Canmore hypocrisy and name change
I’ve been climbing in the Bow Valley for over 20 years and have lived here for 16. I’ve seen a lot of changes, some good and some bad. In 2014, local Chris Carlson wrote a letter addressing the proposed development of 25 additional residences in Peaks of Grassi. In the letter, he said, “Protectionist rhetoric masquerading as community concern and environmental protection is disingenuous and polarizes otherwise caring communities.”
Canmore has been growing since I moved here, in fact it’s been growing since the first coal mine in the 1800s. It was the Olympics in 1988 that showed the world of the recreation opportunities. In 2005, the town was flooded with trades people who were being hired, often at $30/hour cash, to do jobs they weren’t qualified for. Trees were cut down, wildlife displaced, and rich people moved here at an alarming rate. Poor people moved here, too, but mostly to live in vans and build the homes. Three Sisters, Silver Tip, Spring Creek and other developments boomed. Old miner shacks were replaced with four-unit multi-leveled condos. You’re probably sitting in one right now.
Vox populi is that development should stop because this is “our” town and we “care” about wildlife. But do you? Do you care about elk and bear migration? Do you know anything more about it than what’s in the weekly headlines? Would you give up a weekend of backcountry skiing in Rogers Pass to actually do more than whine on social media?
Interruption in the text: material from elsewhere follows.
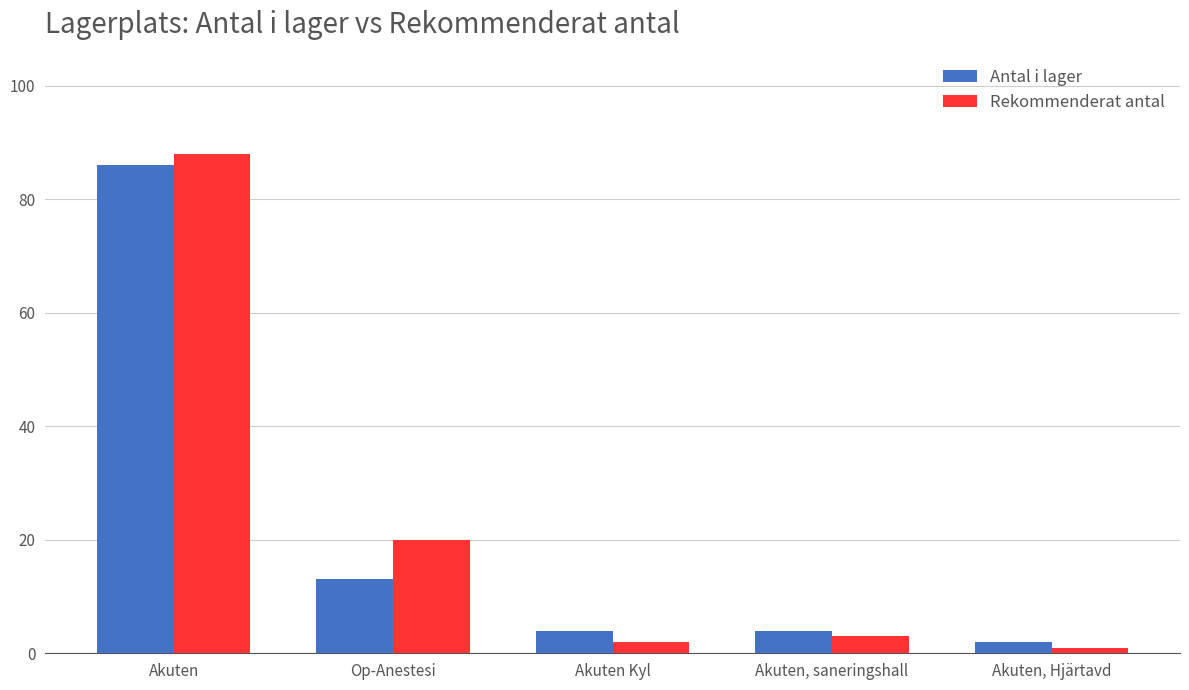

What position from the right is Akuten, Hjärtavd?

1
Some of you would, but not the majority.
So much damage has been done. There are golf courses where tall trees once stood as wildlife habitat, mountain biking trails slash through game trails, parking lots fill at the base of once quiet slopes and hiking trails overflow with fancy-gear city folks. Canmore is one of Canada’s busiest tourist towns and it’s only getting more popular.
Carlson included in his letter that people fail to consider the joy and relief of these eventual new homeowners, their inevitable contribution, and the new jobs which will be created to complete this development. By living in this landscape of Aspen-esque condos, toques and too many dogs, and saying that we can’t have more Aspen-esque condos is hypocritical. There’s already so much development in Three Sisters that you probably don’t even know about.
And remember that “our” town, and other Bow Valley hubs, sit in the Treaty 7 region of Southern Alberta. Treaty 7, which was signed in 1877, encompasses the traditional territory of The Blackfoot Confederacy, The Tsuut’ina First Nations and The Stoney Nakoda Nations of Chiniki, Wesley and Bearspaw. I’m sure that in 1877, there was a lot more wildlife and far fewer condos.
On a positive note, Parks Canada recently changed the name of the Stoney Squaw Trail in Banff to Upper Stoney Trail. The work to erase racist and stupid names from the Rocky Mountains continues. And for the record, I thought Canmore-ville was big enough in 2005, but that didn’t stop anything.